The Fund therefore satisfies the 'portfolio interest test' in respect of its current investments (as listed in the relevant facts and circumstances of this Ruling).
ii. The Fund satisfies the 'influence test'
Subsection 128B(3CD) of the ITAA 1936 states:
A superannuation fund has influence of a kind described in this subsection in relation to the test entity at a time if any of the following requirements are satisfied at that time:
(a) the superannuation fund:
(i) is directly or indirectly able to determine; or
(ii) in acting in concert with others, is directly or indirectly able to determine;
the identity of at least one of the persons who, individually or together with others, make (or might reasonably be expected to make) the decisions that comprise the control and direction of the test entity's operations;
(b) at least one of those persons is accustomed or obliged to act, or might reasonably be expected to act, in accordance with the directions, instructions or wishes of the superannuation fund (whether those directions, instructions or wishes are expressed directly or indirectly, or through the superannuation fund acting in concert with others).
As such, there are two distinct sub-tests within the influence test.
Sub-test 1 of the influence test, as contained in paragraph 128B(3CD)(a) of the ITAA 1936, assesses whether the Fund is able to determine the identity of at least one of the persons who, individually or together with others, makes or is reasonably expected to make, decisions comprising the control and direction of the test entity's operations. This includes situations where the Fund is able to act in concert with others to determine the identity of a relevant decision-maker in the test entity.

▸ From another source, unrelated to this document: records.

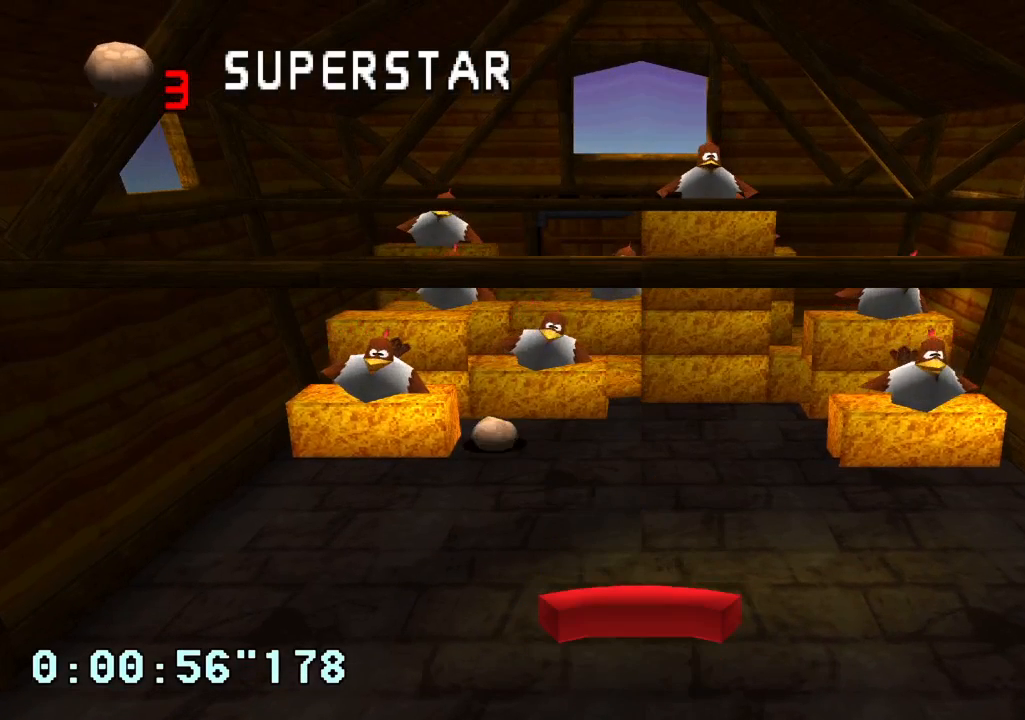
{"buttons": [], "left_stick": "center", "right_stick": "center", "events": []}
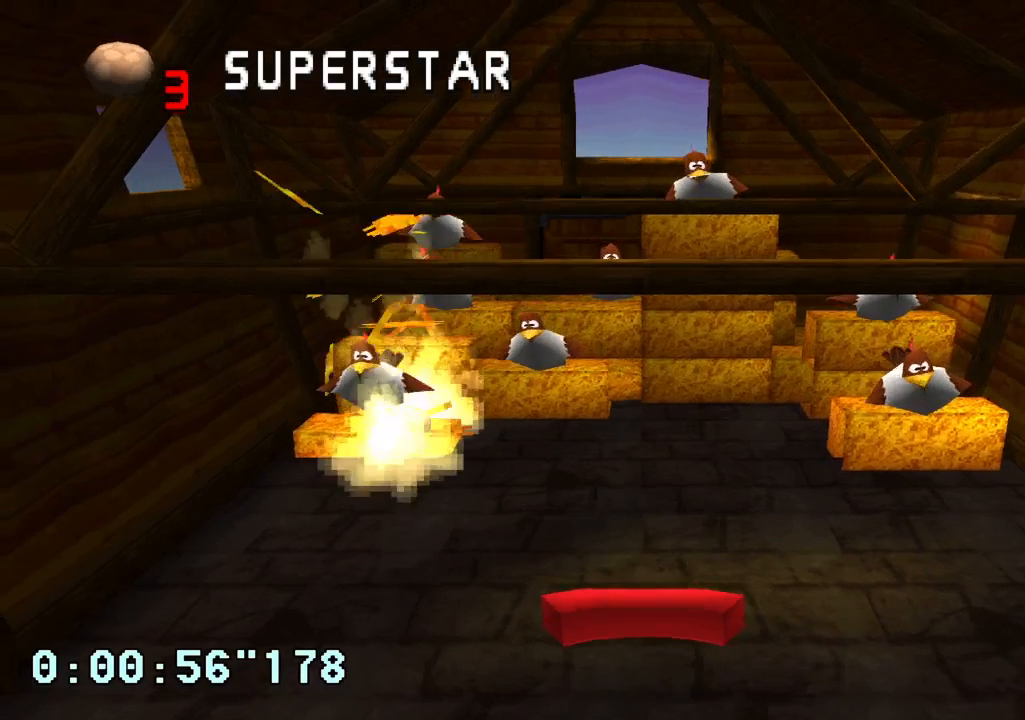
{"buttons": [], "left_stick": "center", "right_stick": "center", "events": []}
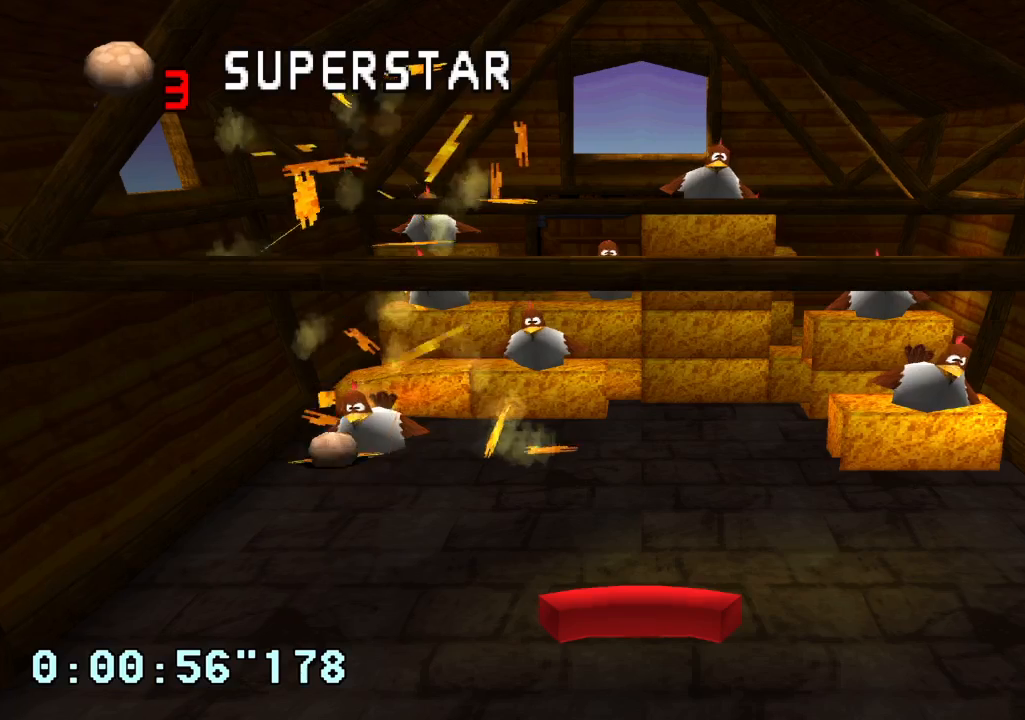
{"buttons": [], "left_stick": "center", "right_stick": "center", "events": []}
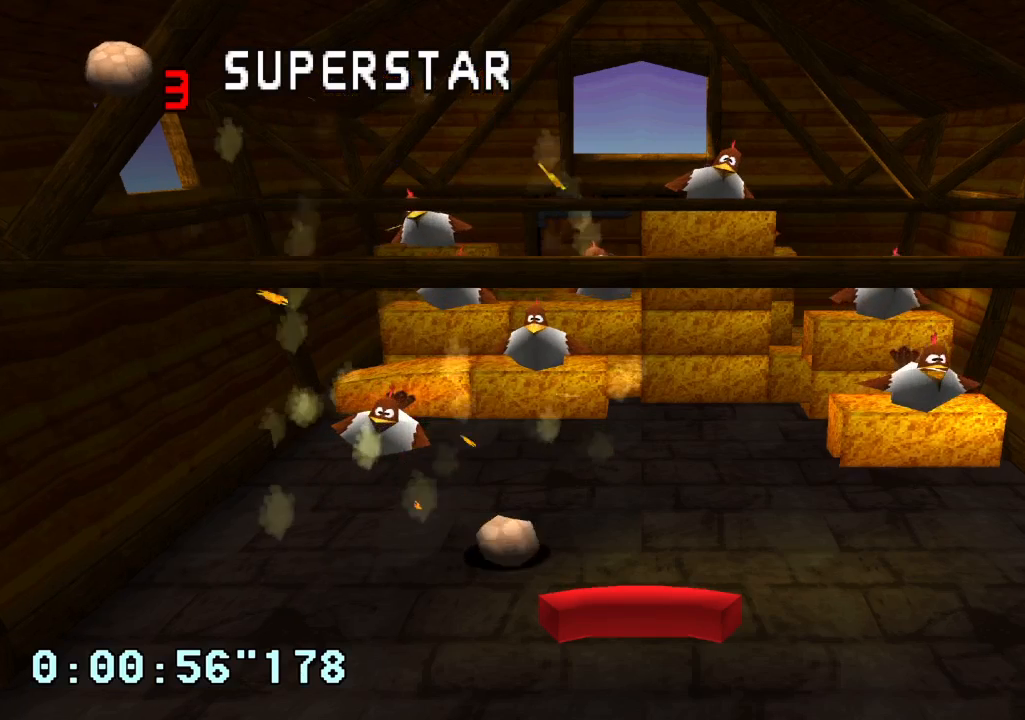
{"buttons": [], "left_stick": "center", "right_stick": "center", "events": []}
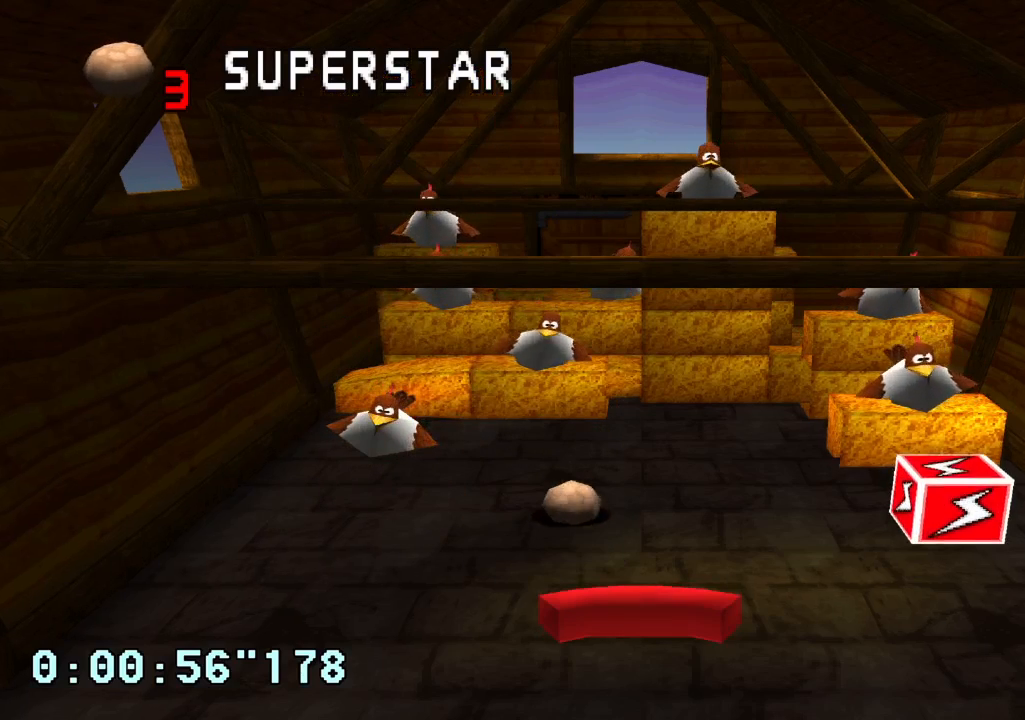
{"buttons": [], "left_stick": "center", "right_stick": "center", "events": []}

Sub-test 1 also extends to situations where the Fund, in its own right, holds the ability to approve or veto decisions which go to the control or direction of the test entity.
Sub-test 2 of the influence test, as contained in paragraph 128B(3CD)(b) of the ITAA 1936, assesses whether at least one of the relevant decision-making persons of the test entity is accustomed or obliged to act, or might reasonably be expected to act, in accordance with the directions, instructions or wishes of the Fund.
Relevantly, in respect of the Australian investments listed in Appendix 1 of the relevant facts and circumstances to this Ruling:
a. Neither the Fund, nor any related party, has involvement in the day to day management of the business of any of the Australian companies or trusts.
b. Neither the Fund, nor any related party, has the right to appoint a director to the Board of Directors of the Australian company or equivalent role in a trust.
c. Neither the Fund, nor any related party, holds the right to representation on any investor representative or advisory committee (or similar) of the Australian company or equivalent role in a trust.
d. Neither the Fund, nor any related party, has the ability to direct or influence the operation of the Australian company, or trust outside of the ordinary rights conferred by the equity interest held.
e. The Fund only holds rights to vote in proportion to its equity interest in each Australian company or trust.
Based upon the above, the Commissioner accepts that the Fund does not have influence of a kind described in subsection 128B(3CD) of the ITAA 1936.
iii. Otherwise non-assessable non-exempt
The income received by the Fund will not be non-assessable non-exempt income because of Subdivision 880-C of the ITAA 1997 or Division 880 of the Income Tax (Transitional Provisions) Act 1997.
Conclusion
The Fund is excluded from withholding tax in relation to dividend income derived from its current Australian investments (as listed in Appendix 1 to the relevant facts and circumstances of this Ruling).